◆ **TEXT SECTION**
[Start of section]
The Fecto Group is a Pakistani company which was founded in 1952 by Ghulam Mohammad A. Fecto.

It is currently engaged in Cement, Paper Sack, Particle board and Medium Density Fiberboard (MDF).

History
The group was founded by Ghulam Mohammad A. Fecto.  He was born in 1922 in Jetpur in the British Indian state of Gujarat, into a Memon family. He migrated from Mumbai to Dhaka in former East Pakistan and started a trading business dealing in electrical goods and home appliances, Radios and TVs, Wire & Cable and Automobiles. 
 
The business then transitioned into industrial activities in the western wing of Pakistan, where it secured the agency of tractors in 1975. In fact, the Group continued to transition and at different points manufactured with two Sugar Mills, a Tractor Plant, Cement Plant, two Paper Sack Units, Particle and MDF Board Plant.
[End of section]
◆ **EXTRACTED MATERIAL**
[Start of section]
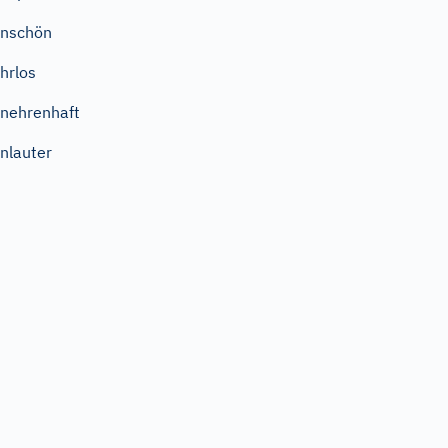
unschön
hrlos
nehrenhaft
nlauter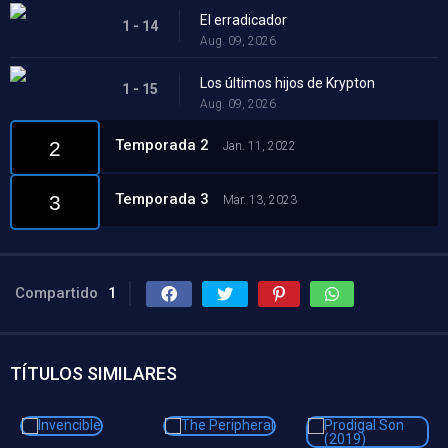
El erradicador
1 - 14
Aug. 09, 2026
Los últimos hijos de Krypton
1 - 15
Aug. 09, 2026
Temporada 2
2
Jan. 11, 2022
Temporada 3
3
Mar. 13, 2023
Compartido
1
TÍTULOS SIMILARES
[End of section]
◆ **EXERCISE**
Repeat the Fecto Group text between "It is currently" and "MDF Board Plant.", inclusive. The listing has no connection to the Fecto Group text.

◆ **RESULT FOR THIS EXERCISE**
It is currently engaged in Cement, Paper Sack, Particle board and Medium Density Fiberboard (MDF).

History
The group was founded by Ghulam Mohammad A. Fecto.  He was born in 1922 in Jetpur in the British Indian state of Gujarat, into a Memon family. He migrated from Mumbai to Dhaka in former East Pakistan and started a trading business dealing in electrical goods and home appliances, Radios and TVs, Wire & Cable and Automobiles. 
 
The business then transitioned into industrial activities in the western wing of Pakistan, where it secured the agency of tractors in 1975. In fact, the Group continued to transition and at different points manufactured with two Sugar Mills, a Tractor Plant, Cement Plant, two Paper Sack Units, Particle and MDF Board Plant.